- EXERCISE BRIEF: Retype every entry exactly, character for character.

[[ SOURCE DATA, beginning ]]

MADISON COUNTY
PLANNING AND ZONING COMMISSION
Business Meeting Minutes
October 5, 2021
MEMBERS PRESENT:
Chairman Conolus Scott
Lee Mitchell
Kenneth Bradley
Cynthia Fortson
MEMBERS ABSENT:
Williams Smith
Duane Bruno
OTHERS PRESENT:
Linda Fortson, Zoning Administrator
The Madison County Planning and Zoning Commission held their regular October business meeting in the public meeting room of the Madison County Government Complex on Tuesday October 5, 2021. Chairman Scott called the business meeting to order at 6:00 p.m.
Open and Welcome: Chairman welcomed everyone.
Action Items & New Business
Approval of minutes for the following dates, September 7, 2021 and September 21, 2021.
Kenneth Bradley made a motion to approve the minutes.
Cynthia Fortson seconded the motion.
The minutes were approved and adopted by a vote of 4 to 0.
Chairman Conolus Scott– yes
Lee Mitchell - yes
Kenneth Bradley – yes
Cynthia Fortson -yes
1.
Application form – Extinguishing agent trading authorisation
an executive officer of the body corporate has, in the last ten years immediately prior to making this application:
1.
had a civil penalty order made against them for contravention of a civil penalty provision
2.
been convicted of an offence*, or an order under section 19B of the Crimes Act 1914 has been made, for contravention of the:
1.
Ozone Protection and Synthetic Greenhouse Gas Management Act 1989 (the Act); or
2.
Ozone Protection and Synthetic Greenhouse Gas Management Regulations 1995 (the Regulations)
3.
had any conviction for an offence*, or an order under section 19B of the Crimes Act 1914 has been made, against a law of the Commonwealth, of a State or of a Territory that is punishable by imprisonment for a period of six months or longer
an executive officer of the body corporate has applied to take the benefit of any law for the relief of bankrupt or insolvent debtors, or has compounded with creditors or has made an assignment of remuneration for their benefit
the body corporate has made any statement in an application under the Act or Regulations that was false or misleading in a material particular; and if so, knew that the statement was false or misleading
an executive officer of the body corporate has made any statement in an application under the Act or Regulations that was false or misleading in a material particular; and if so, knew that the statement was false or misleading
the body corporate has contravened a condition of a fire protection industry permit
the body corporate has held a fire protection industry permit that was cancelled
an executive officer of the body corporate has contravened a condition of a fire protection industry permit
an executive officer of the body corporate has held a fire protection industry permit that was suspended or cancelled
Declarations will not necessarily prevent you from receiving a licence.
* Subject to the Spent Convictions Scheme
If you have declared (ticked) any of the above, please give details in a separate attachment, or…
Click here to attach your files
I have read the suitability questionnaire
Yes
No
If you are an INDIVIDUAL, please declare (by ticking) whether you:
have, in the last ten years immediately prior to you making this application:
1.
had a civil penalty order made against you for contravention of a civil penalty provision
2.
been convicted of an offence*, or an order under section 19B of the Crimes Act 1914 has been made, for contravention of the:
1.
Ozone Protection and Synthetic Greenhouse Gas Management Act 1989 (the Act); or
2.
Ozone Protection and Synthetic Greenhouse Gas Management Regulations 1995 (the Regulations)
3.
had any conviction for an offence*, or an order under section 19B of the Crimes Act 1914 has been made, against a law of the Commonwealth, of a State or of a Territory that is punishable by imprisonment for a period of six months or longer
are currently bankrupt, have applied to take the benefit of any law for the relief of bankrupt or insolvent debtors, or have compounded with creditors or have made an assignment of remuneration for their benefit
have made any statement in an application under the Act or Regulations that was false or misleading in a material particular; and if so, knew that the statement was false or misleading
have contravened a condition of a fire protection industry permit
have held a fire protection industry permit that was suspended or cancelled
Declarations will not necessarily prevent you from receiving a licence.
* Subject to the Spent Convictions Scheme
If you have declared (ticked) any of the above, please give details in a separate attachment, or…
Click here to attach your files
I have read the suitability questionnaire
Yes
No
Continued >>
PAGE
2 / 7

[[ SOURCE DATA, end ]]

- SOLUTION FOR THIS PROBLEM:
MADISON COUNTY
PLANNING AND ZONING COMMISSION
Business Meeting Minutes
October 5, 2021
MEMBERS PRESENT:
Chairman Conolus Scott
Lee Mitchell
Kenneth Bradley
Cynthia Fortson
MEMBERS ABSENT:
Williams Smith
Duane Bruno
OTHERS PRESENT:
Linda Fortson, Zoning Administrator
The Madison County Planning and Zoning Commission held their regular October business meeting in the public meeting room of the Madison County Government Complex on Tuesday October 5, 2021. Chairman Scott called the business meeting to order at 6:00 p.m.
Open and Welcome: Chairman welcomed everyone.
Action Items & New Business
Approval of minutes for the following dates, September 7, 2021 and September 21, 2021.
Kenneth Bradley made a motion to approve the minutes.
Cynthia Fortson seconded the motion.
The minutes were approved and adopted by a vote of 4 to 0.
Chairman Conolus Scott– yes
Lee Mitchell - yes
Kenneth Bradley – yes
Cynthia Fortson -yes
1.
Application form – Extinguishing agent trading authorisation
an executive officer of the body corporate has, in the last ten years immediately prior to making this application:
1.
had a civil penalty order made against them for contravention of a civil penalty provision
2.
been convicted of an offence*, or an order under section 19B of the Crimes Act 1914 has been made, for contravention of the:
1.
Ozone Protection and Synthetic Greenhouse Gas Management Act 1989 (the Act); or
2.
Ozone Protection and Synthetic Greenhouse Gas Management Regulations 1995 (the Regulations)
3.
had any conviction for an offence*, or an order under section 19B of the Crimes Act 1914 has been made, against a law of the Commonwealth, of a State or of a Territory that is punishable by imprisonment for a period of six months or longer
an executive officer of the body corporate has applied to take the benefit of any law for the relief of bankrupt or insolvent debtors, or has compounded with creditors or has made an assignment of remuneration for their benefit
the body corporate has made any statement in an application under the Act or Regulations that was false or misleading in a material particular; and if so, knew that the statement was false or misleading
an executive officer of the body corporate has made any statement in an application under the Act or Regulations that was false or misleading in a material particular; and if so, knew that the statement was false or misleading
the body corporate has contravened a condition of a fire protection industry permit
the body corporate has held a fire protection industry permit that was cancelled
an executive officer of the body corporate has contravened a condition of a fire protection industry permit
an executive officer of the body corporate has held a fire protection industry permit that was suspended or cancelled
Declarations will not necessarily prevent you from receiving a licence.
* Subject to the Spent Convictions Scheme
If you have declared (ticked) any of the above, please give details in a separate attachment, or…
Click here to attach your files
I have read the suitability questionnaire
Yes
No
If you are an INDIVIDUAL, please declare (by ticking) whether you:
have, in the last ten years immediately prior to you making this application:
1.
had a civil penalty order made against you for contravention of a civil penalty provision
2.
been convicted of an offence*, or an order under section 19B of the Crimes Act 1914 has been made, for contravention of the:
1.
Ozone Protection and Synthetic Greenhouse Gas Management Act 1989 (the Act); or
2.
Ozone Protection and Synthetic Greenhouse Gas Management Regulations 1995 (the Regulations)
3.
had any conviction for an offence*, or an order under section 19B of the Crimes Act 1914 has been made, against a law of the Commonwealth, of a State or of a Territory that is punishable by imprisonment for a period of six months or longer
are currently bankrupt, have applied to take the benefit of any law for the relief of bankrupt or insolvent debtors, or have compounded with creditors or have made an assignment of remuneration for their benefit
have made any statement in an application under the Act or Regulations that was false or misleading in a material particular; and if so, knew that the statement was false or misleading
have contravened a condition of a fire protection industry permit
have held a fire protection industry permit that was suspended or cancelled
Declarations will not necessarily prevent you from receiving a licence.
* Subject to the Spent Convictions Scheme
If you have declared (ticked) any of the above, please give details in a separate attachment, or…
Click here to attach your files
I have read the suitability questionnaire
Yes
No
Continued >>
PAGE
2 / 7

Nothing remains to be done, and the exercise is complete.